Researchers probing peatlands to discover clues about past environments and carbon stocks on land have identified peatland that is twice as old and much deeper than previously thought.
Their findings, detailed in an open-access paper published Sept. 14 in the journal Environmental Research Letters, show that an inland site near Putussibau, not far from the Indonesia-Malaysia border, formed at least 47,800 years old and contains peat 18 meters deep — roughly the height of a six-story building.
The study provides new insights about the climate of equatorial rainforests, especially during the last ice age, said study co-author Dan Gavin, a professor of geography at the University of Oregon.

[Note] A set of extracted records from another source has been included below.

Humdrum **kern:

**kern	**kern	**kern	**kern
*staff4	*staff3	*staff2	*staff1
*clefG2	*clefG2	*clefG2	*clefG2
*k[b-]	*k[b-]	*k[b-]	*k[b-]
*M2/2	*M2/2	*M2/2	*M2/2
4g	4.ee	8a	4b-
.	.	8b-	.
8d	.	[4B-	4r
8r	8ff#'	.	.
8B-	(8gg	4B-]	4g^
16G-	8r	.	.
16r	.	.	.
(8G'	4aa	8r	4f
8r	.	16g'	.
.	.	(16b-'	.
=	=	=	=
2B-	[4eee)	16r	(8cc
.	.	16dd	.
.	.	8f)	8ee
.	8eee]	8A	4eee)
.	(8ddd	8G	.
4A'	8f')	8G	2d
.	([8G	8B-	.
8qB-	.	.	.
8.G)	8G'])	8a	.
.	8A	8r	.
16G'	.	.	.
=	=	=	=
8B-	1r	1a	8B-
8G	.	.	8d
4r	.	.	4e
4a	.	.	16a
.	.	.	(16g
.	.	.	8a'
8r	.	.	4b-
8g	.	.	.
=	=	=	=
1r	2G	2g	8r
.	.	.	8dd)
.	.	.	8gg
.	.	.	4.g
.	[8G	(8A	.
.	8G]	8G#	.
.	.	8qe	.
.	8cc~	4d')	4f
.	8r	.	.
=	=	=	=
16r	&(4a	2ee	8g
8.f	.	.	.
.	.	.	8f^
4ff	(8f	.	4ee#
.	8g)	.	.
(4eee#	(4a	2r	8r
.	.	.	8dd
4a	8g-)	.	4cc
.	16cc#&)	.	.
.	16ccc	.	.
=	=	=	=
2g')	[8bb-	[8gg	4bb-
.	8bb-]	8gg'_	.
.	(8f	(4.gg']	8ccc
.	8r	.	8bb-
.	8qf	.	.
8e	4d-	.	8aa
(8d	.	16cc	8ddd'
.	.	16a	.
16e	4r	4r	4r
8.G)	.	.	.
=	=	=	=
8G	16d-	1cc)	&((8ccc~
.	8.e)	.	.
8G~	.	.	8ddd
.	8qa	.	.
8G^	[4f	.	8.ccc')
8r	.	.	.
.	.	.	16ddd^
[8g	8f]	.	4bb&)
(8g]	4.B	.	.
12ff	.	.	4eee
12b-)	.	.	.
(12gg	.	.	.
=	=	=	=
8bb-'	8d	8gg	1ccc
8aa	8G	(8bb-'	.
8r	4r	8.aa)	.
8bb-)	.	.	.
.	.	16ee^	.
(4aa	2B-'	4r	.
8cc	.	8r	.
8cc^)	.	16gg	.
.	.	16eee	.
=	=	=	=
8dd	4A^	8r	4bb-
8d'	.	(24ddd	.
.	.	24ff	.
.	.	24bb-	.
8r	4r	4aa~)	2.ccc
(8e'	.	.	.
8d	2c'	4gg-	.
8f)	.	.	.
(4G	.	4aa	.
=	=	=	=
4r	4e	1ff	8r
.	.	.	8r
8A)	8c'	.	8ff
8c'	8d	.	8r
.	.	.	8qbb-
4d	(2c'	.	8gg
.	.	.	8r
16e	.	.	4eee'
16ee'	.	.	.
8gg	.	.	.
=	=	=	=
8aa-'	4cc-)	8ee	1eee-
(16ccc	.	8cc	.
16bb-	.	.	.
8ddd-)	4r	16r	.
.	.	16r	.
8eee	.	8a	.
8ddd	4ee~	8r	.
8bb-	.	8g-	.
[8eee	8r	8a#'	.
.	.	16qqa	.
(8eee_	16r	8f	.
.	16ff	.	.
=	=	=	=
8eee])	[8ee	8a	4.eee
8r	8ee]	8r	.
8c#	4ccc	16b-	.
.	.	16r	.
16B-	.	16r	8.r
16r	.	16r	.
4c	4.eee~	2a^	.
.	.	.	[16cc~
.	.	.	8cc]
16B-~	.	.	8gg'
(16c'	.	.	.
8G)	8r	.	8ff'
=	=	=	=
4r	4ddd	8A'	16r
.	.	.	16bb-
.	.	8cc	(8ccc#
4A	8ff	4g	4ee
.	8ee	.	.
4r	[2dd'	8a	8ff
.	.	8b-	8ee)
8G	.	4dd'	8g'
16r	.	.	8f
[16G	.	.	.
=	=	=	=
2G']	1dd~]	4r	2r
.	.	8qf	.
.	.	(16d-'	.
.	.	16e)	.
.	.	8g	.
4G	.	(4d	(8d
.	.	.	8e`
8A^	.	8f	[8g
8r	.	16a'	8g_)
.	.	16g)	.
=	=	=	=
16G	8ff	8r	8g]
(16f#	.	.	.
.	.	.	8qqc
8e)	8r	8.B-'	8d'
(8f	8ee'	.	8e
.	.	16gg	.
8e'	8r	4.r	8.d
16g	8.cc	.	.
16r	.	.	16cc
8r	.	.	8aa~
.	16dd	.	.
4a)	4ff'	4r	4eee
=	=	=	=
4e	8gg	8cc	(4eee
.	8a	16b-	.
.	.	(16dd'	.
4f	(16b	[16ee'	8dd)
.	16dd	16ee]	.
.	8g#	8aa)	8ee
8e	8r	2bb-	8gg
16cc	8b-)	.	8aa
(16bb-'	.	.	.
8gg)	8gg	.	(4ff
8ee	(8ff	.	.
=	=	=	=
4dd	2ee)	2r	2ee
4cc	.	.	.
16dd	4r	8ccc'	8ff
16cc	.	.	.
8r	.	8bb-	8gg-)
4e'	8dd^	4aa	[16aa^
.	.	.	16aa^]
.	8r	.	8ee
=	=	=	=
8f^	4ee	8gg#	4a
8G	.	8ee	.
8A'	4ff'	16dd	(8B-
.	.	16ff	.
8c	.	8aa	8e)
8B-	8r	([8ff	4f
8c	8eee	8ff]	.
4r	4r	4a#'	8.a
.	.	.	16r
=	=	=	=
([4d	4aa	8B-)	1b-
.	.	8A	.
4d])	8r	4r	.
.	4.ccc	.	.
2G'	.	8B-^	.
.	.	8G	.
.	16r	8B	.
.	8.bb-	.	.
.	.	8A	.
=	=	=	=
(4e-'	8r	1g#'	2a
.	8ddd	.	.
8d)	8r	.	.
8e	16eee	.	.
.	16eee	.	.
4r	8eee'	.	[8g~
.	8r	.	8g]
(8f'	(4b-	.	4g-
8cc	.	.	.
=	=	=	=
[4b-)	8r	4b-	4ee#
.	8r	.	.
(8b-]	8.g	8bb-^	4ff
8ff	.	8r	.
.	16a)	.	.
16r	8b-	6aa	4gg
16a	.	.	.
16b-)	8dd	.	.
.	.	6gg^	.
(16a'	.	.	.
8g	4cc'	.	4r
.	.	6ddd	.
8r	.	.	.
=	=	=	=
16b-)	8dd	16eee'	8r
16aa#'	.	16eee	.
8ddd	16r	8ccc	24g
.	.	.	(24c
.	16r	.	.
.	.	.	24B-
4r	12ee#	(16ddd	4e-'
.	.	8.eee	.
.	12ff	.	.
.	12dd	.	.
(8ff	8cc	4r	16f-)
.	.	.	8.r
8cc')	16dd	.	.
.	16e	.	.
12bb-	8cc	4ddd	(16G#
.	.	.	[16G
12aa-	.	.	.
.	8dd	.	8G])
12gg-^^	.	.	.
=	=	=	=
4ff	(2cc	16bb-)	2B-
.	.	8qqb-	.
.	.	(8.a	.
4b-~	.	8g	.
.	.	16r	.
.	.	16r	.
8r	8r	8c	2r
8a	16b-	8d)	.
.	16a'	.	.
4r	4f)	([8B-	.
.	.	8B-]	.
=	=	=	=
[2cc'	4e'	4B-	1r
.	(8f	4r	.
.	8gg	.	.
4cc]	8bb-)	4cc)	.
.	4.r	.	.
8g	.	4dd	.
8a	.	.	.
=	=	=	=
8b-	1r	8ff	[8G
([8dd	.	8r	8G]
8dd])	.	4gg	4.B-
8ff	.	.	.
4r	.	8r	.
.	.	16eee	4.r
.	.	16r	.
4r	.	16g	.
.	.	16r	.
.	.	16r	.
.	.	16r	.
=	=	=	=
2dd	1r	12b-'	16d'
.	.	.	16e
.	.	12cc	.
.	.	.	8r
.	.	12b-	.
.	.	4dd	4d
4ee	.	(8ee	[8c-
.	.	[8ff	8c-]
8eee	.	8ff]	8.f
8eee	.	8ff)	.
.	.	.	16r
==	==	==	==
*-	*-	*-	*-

“This existence of this very deep and old peatland provides some clues on past climate,” Gavin said. “It tells us that this area remained sufficiently wet and warm to support peat growth through the last ice age. The climate during that time is still poorly understood as there are few places in the very-wet tropics, where there is no dry season, that have such long sediment archives.”
For the study, the research team, led by Monika Ruwaimana, a doctoral student at the UO and lecturer at Indonesia’s Universitas Atma Jaya Yogyakarta, collected peat cores from two inland and three coastal sites associated with the Kapuas River in West Kalimantan, a province of Indonesia on Borneo.
The Putussibau site has been not been as disturbed as most other areas of Indonesia by deforestation and land conversion to agriculture.
“We thought the Putussibau site would be thinner because people had already built roads over it,” Ruwaimana said. “But surprisingly we found depths of 17 to 18 meters. As comparison, the average peat depth in Indonesia is 5 to 6 meters.”
In contrast, the coastal sites, particularly in the Kapuas River delta, contain shallower peatland that didn’t begin forming until after the last ice age and after sea level stabilized between 4,000 and 7,000 years ago.
The lower base of the inlet peats that were examined is lower than the current riverbed, noted co-author Gusti Z. Anshari of the Universitas Tanjungpura in Pontianak, Indonesia.
“The inland peat contains an important archive about past hydrology and climates,” he said. “The coastal peat bed is higher than the current riverbed, making it prone to dryness. The coastal peat burns every dry season because of water loss through hydrological conductivity.”
Human disturbances related to land-use changes, he added, have caused high carbon emissions and create fire-loving degraded peats.
“The inland peat possibly played an important role in climate and carbon storage before and during the last ice age,” Ruwaimana said.
During that glaciation, she noted, atmospheric carbon dioxide was much lower and previous evidence suggested that much of the region’s carbon had moved into the oceans. The new findings, however, show inland peatlands persisted.
Across the sites, 37 radiocarbon dates were obtained. During a cool, dry period 20,000-30,000 years ago, Ruwaimana said, the new dating synthesized with previous dating across Indonesia indicated a hiatus of peatland formation.
“The significance is that conditions must have remained sufficiently wet so that the peat in the upper Kapuas was not lost during this period,” she said. “The ages provide a clearer picture on its formation history and how it connects to the past climate. As this peat forms layer by layer like a pancake layer cake, each layer tells us the story about fire, plant and climate when that layer was formed.”
With the revised depths of inland peatlands at these sites, the researchers suggest that previous estimates of carbon storage — 25.3 gigatons across Indonesia and 9.1 gigatons on Borneo — are too low. However, Ruwaimana said, more data is needed across the region for more accurate calculations.
Depths of the older peats obtained in the study, she noted, varied dramatically, with some peats of less than two meters depth being more than 10,000 years old.
The inland sites, the researchers wrote, may be the oldest tropical peats and contain the largest density of carbon in the world but are increasingly being threatened by changes in land use.
Lucas Silva, a professor of geography and head of the UO’s Soil Plant Atmosphere research lab, also was a co-author on the study.